I don’t hold shares in the big names of the conventional Technology sector, like Google, Apple, or Microsoft. However, I’m not entirely out of tech—I prefer companies in the technology service space, such as Calian Group Ltd. (CGY), CGI Inc. (GIB.A), and Open Text Corporation (OTEX). These companies offer a unique blend of growth and stability in the tech sector, aligning better with my portfolio strategy.
I just can’t see myself investing in Shopify stock. The main reason? It’s trading near its all-time high, which makes me cautious. Shopify’s stock chart also shows significant volatility, suggesting that the current $152.26 per share price might not hold for long. Can someone explain why anyone would invest at $152.26 per share when this stock doesn’t pay a single penny in dividends? For me, dividends are essential for building long-term wealth through passive income, and while Shopify is a popular choice, it’s just not right for my investment portfolio.

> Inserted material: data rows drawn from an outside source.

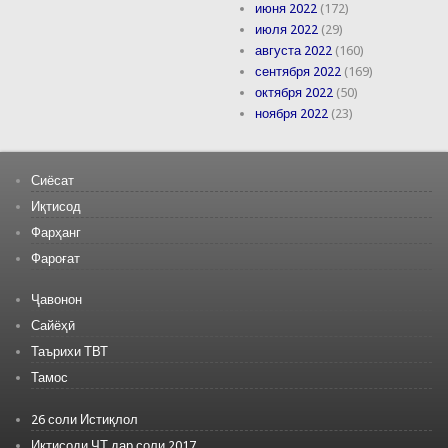
июня 2022
(172)
июля 2022
(29)
августа 2022
(160)
сентября 2022
(169)
октября 2022
(50)
ноября 2022
(23)
Сиёсат
Иқтисод
Фарҳанг
Фароғат
Ҷавонон
Сайёҳӣ
Таърихи ТВТ
Тамос
26 соли Истиқлол
Иқтисоди ҶТ дар соли 2017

The sector I enjoy investing in most is the industrial sector. My definition of the industrial sector might not align perfectly with the official definition, but here are some stocks that I consider part of it and really like: WSP Global Inc. (WSP), Toromont Industries Ltd. (TIH), ATCO Ltd. (ACO.Y), Aecon Group Inc. (ARE), and Finning International Inc. (FTT). Another favorite I used to hold in my portfolio was Stelco Holdings Inc. (STLC).
Unfortunately, the day after the U.S. election, Stelco Holdings Inc. (STLC) was delisted from the TSX. Although this didn’t impact my portfolio’s overall value, I was disappointed, as I had a strong interest in STLC. Managing multiple investments can be challenging, and sometimes I miss updates like this. Staying on top of industrial stocks and TSX listings can be tricky, but the industrial sector remains a cornerstone of my portfolio.
I've held my Aecon Group Inc. (ARE) stock for many years, but it never really took off—until recently. Now, I’m seeing a gain of +49.48% on ARE! Honestly, it feels like these gains happened overnight, and I couldn’t be happier. Overall, my long-term investments are performing well, with BCE Inc. (BCE) being the main exception. It’s exciting to see positive growth in my Canadian industrial stocks, especially since I focus on building wealth through stable, long-term holdings. Watching stocks like Aecon Group finally gain momentum is incredibly rewarding!
CE Inc. (BCE) has become the 'black sheep' of my portfolio. I hold BCE stock in both my non-registered and TFSA portfolios, with my largest position in BCE held within my TFSA. My non-registered investment in BCE was just over $1,000. Unfortunately, BCE’s stock has been declining for some time, resulting in a dividend yield that now exceeds 10%. Over the past year, BCE has lost more than 27% of its value.
BCE had planned to expand into the U.S., but now that Donald Trump has been elected, I’m uncertain if any progress in the U.S. market is possible for BCE. It’s hard to see how U.S. exposure would improve its stock performance. Given these factors—and because I’ve been diligently working to pay down my margin account debt—I decided to sell my BCE shares in my non-registered portfolio. I completed the sale earlier today.
With BCE’s high dividend yield and declining stock price, it’s become clear that managing my portfolio with a focus on stable dividend stocks and reducing debt is a priority. Staying focused on reliable, high-quality stocks with growth potential remains my strategy for long-term portfolio success.
My margin account debt is now below $3,700. I can confidently say that I’ll be able to pay it off by the end of 2024. Given my personal financial goals, I believe selling the BCE shares in my non-registered portfolio was the right decision. I still hold a substantial position in BCE within my TFSA, and I plan to keep those shares for now. Focusing on reducing debt while maintaining a dividend-focused portfolio is key to building long-term wealth and reaching financial independence. Managing margin debt effectively and optimizing investments in tax-free accounts like the TFSA are core strategies for my financial goals.